Par Tootpadu 02/07/2008

Décidément, les comédies infectes se suivent et se ressemblent cet été. Alors que la France fait pitié avec ses Dents de la nuit, les Etats-Unis ne s'en sortent point mieux avec ce navet de la pire espèce ! Rien ne va en effet dans cette comédie à l'humour qui fait pleurer, pas de rire, mais de consternation face à tant d'ineptie. Avec Balles de feu, la renaissance de la comédie sportive, que l'on doit sans doute au succès de Dodgeball, est arrivé au point mort. Espérons que le genre s'en remettra, ou mieux encore, qu'il disparaîtra à nouveau, en emmenant tous les Will Ferrell et autres pitres qui en profitent avec lui !
Inutile en effet de chercher la moindre originalité ou le plus infime divertissement dans cette bouse filmique ! Quand le scénario flemmard ne se sert pas des plus gros clichés du genre pour faire avancer tant soit peu une intrigue moribonde, il puise dans l'humour le plus lourd et populiste possible pour inciter en vain à une rigolade bien grasse. On se croirait ramené un quart de siècle en arrière, tellement les cibles innocentes des vannes sans verve, comme les asiatiques, les homos, les aveugles et les femmes, ainsi que le style très fade, digne d'un feuilleton de notre jeunesse, rappellent ce que les années 1980 avaient de plus mauvais à offrir !

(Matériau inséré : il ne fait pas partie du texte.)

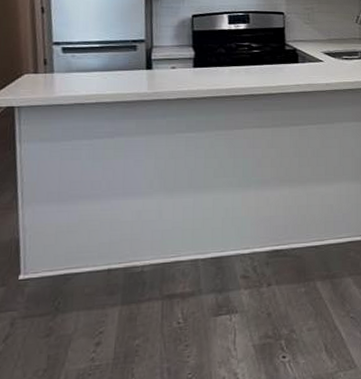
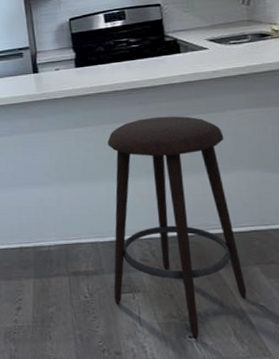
stool: none [210,125,339,359] -> present [107,116,247,339]

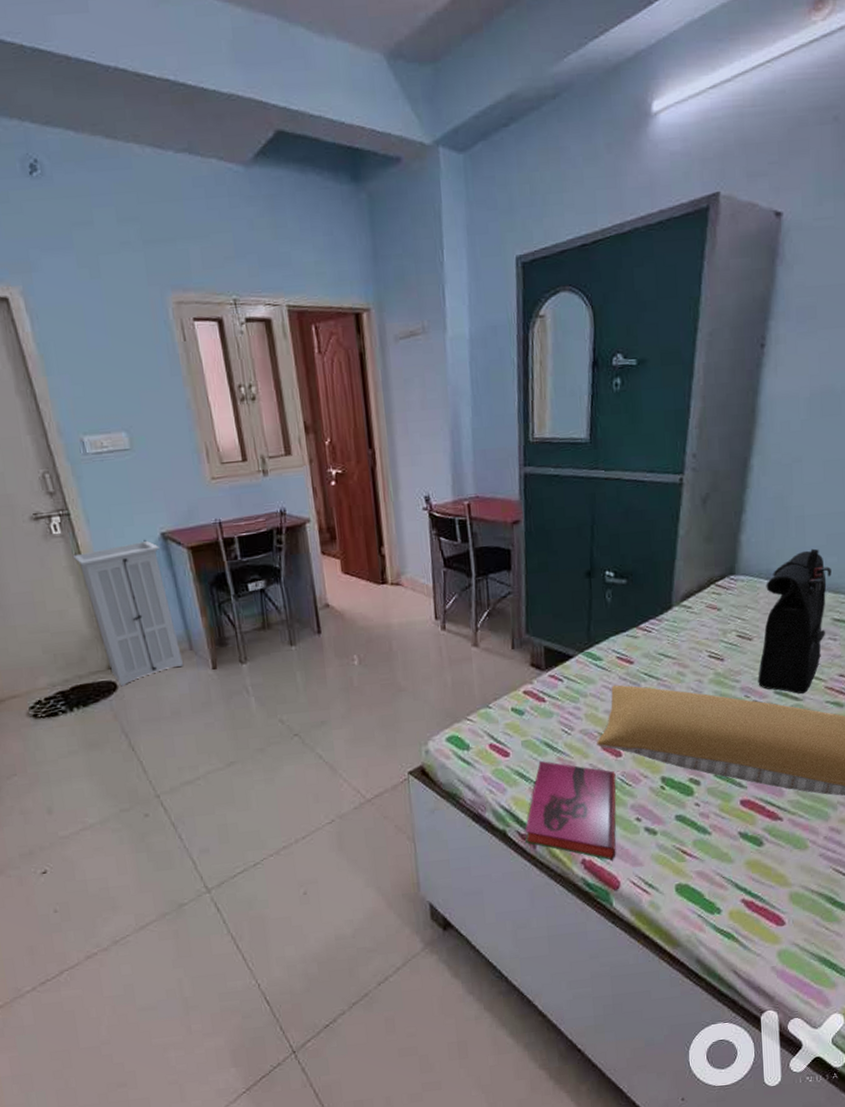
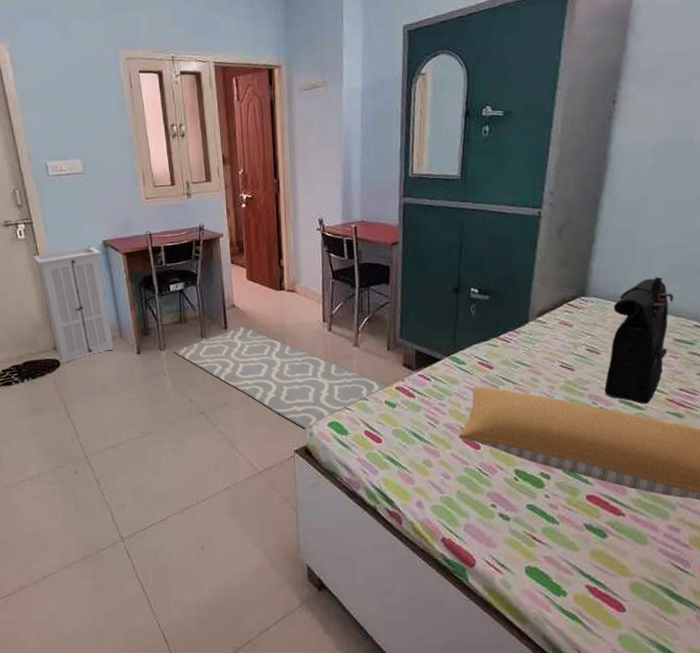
rug: none [257,629,514,747] -> present [173,326,388,429]
hardback book: present [525,760,616,861] -> none [393,448,475,540]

Difficile à dire ce qui a bien pu inciter un acteur de la trempe d'un Christopher Walken à participer à un tel désastre filmique. Absent des quarante premières minutes du film, Walken ne change guère la donne par la suite, puisqu'il se laisse davantage rabaisser par le cabotinage de ses comparses, qu'il n'insuffle un minimum de qualité dans cette cause perdue dès le départ.